- _Data under study_:

------------------------------

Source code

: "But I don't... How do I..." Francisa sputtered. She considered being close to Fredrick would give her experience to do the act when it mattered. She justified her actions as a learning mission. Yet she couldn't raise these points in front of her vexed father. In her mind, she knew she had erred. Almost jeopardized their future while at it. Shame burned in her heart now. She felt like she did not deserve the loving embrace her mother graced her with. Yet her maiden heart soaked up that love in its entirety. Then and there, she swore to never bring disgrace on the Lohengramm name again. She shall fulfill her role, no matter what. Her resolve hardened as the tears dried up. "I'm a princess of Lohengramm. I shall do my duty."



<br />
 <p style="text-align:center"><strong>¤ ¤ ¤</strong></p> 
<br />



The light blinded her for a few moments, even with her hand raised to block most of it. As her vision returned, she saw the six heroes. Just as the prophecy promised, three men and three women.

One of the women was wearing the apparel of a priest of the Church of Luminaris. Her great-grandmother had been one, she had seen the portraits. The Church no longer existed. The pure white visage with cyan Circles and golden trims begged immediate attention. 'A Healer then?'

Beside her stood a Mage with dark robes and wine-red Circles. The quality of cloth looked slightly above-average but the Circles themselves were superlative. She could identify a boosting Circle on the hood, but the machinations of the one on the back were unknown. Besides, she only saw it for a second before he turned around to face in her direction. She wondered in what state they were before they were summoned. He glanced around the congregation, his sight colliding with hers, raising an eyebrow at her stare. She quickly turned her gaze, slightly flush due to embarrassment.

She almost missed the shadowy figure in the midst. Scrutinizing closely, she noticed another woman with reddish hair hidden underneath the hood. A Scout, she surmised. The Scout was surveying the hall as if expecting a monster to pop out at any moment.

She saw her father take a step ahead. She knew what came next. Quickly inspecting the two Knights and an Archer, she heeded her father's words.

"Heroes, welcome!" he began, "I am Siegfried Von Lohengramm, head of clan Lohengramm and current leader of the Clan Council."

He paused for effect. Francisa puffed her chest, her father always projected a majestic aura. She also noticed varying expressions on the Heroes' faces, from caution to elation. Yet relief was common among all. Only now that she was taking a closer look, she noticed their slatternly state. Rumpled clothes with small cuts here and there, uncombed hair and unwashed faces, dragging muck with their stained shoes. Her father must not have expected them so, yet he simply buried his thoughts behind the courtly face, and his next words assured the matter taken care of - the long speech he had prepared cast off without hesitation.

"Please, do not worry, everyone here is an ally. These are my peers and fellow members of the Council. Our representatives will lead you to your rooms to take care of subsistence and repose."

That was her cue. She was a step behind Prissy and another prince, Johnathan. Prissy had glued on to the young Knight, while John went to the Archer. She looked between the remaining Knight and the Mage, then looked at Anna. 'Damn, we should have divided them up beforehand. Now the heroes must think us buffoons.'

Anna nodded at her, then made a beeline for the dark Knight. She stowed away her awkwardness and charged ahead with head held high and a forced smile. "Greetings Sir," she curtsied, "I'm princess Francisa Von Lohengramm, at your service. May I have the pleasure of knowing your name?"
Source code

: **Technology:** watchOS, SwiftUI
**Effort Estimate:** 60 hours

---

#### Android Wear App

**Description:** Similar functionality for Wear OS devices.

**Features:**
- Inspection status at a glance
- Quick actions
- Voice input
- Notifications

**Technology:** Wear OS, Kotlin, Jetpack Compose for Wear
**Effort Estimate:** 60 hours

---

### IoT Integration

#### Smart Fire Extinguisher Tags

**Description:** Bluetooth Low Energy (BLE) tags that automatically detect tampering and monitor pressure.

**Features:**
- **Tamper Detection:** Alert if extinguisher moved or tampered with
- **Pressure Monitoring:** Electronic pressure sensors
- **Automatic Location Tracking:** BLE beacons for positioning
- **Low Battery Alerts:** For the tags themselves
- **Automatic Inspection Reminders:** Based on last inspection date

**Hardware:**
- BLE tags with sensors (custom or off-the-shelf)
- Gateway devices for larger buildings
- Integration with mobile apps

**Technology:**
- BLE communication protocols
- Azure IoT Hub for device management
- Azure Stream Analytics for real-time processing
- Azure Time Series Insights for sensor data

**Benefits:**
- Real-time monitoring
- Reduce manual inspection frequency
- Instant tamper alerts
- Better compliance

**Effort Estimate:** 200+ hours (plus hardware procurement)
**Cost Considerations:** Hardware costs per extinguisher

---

------------------------------

Return the listing above word for word.

- _Exercise output_:
Source code

: "But I don't... How do I..." Francisa sputtered. She considered being close to Fredrick would give her experience to do the act when it mattered. She justified her actions as a learning mission. Yet she couldn't raise these points in front of her vexed father. In her mind, she knew she had erred. Almost jeopardized their future while at it. Shame burned in her heart now. She felt like she did not deserve the loving embrace her mother graced her with. Yet her maiden heart soaked up that love in its entirety. Then and there, she swore to never bring disgrace on the Lohengramm name again. She shall fulfill her role, no matter what. Her resolve hardened as the tears dried up. "I'm a princess of Lohengramm. I shall do my duty."



<br />
 <p style="text-align:center"><strong>¤ ¤ ¤</strong></p> 
<br />



The light blinded her for a few moments, even with her hand raised to block most of it. As her vision returned, she saw the six heroes. Just as the prophecy promised, three men and three women.

One of the women was wearing the apparel of a priest of the Church of Luminaris. Her great-grandmother had been one, she had seen the portraits. The Church no longer existed. The pure white visage with cyan Circles and golden trims begged immediate attention. 'A Healer then?'

Beside her stood a Mage with dark robes and wine-red Circles. The quality of cloth looked slightly above-average but the Circles themselves were superlative. She could identify a boosting Circle on the hood, but the machinations of the one on the back were unknown. Besides, she only saw it for a second before he turned around to face in her direction. She wondered in what state they were before they were summoned. He glanced around the congregation, his sight colliding with hers, raising an eyebrow at her stare. She quickly turned her gaze, slightly flush due to embarrassment.

She almost missed the shadowy figure in the midst. Scrutinizing closely, she noticed another woman with reddish hair hidden underneath the hood. A Scout, she surmised. The Scout was surveying the hall as if expecting a monster to pop out at any moment.

She saw her father take a step ahead. She knew what came next. Quickly inspecting the two Knights and an Archer, she heeded her father's words.

"Heroes, welcome!" he began, "I am Siegfried Von Lohengramm, head of clan Lohengramm and current leader of the Clan Council."

He paused for effect. Francisa puffed her chest, her father always projected a majestic aura. She also noticed varying expressions on the Heroes' faces, from caution to elation. Yet relief was common among all. Only now that she was taking a closer look, she noticed their slatternly state. Rumpled clothes with small cuts here and there, uncombed hair and unwashed faces, dragging muck with their stained shoes. Her father must not have expected them so, yet he simply buried his thoughts behind the courtly face, and his next words assured the matter taken care of - the long speech he had prepared cast off without hesitation.

"Please, do not worry, everyone here is an ally. These are my peers and fellow members of the Council. Our representatives will lead you to your rooms to take care of subsistence and repose."

That was her cue. She was a step behind Prissy and another prince, Johnathan. Prissy had glued on to the young Knight, while John went to the Archer. She looked between the remaining Knight and the Mage, then looked at Anna. 'Damn, we should have divided them up beforehand. Now the heroes must think us buffoons.'

Anna nodded at her, then made a beeline for the dark Knight. She stowed away her awkwardness and charged ahead with head held high and a forced smile. "Greetings Sir," she curtsied, "I'm princess Francisa Von Lohengramm, at your service. May I have the pleasure of knowing your name?"
Source code

: **Technology:** watchOS, SwiftUI
**Effort Estimate:** 60 hours

---

#### Android Wear App

**Description:** Similar functionality for Wear OS devices.

**Features:**
- Inspection status at a glance
- Quick actions
- Voice input
- Notifications

**Technology:** Wear OS, Kotlin, Jetpack Compose for Wear
**Effort Estimate:** 60 hours

---

### IoT Integration

#### Smart Fire Extinguisher Tags

**Description:** Bluetooth Low Energy (BLE) tags that automatically detect tampering and monitor pressure.

**Features:**
- **Tamper Detection:** Alert if extinguisher moved or tampered with
- **Pressure Monitoring:** Electronic pressure sensors
- **Automatic Location Tracking:** BLE beacons for positioning
- **Low Battery Alerts:** For the tags themselves
- **Automatic Inspection Reminders:** Based on last inspection date

**Hardware:**
- BLE tags with sensors (custom or off-the-shelf)
- Gateway devices for larger buildings
- Integration with mobile apps

**Technology:**
- BLE communication protocols
- Azure IoT Hub for device management
- Azure Stream Analytics for real-time processing
- Azure Time Series Insights for sensor data

**Benefits:**
- Real-time monitoring
- Reduce manual inspection frequency
- Instant tamper alerts
- Better compliance

**Effort Estimate:** 200+ hours (plus hardware procurement)
**Cost Considerations:** Hardware costs per extinguisher

---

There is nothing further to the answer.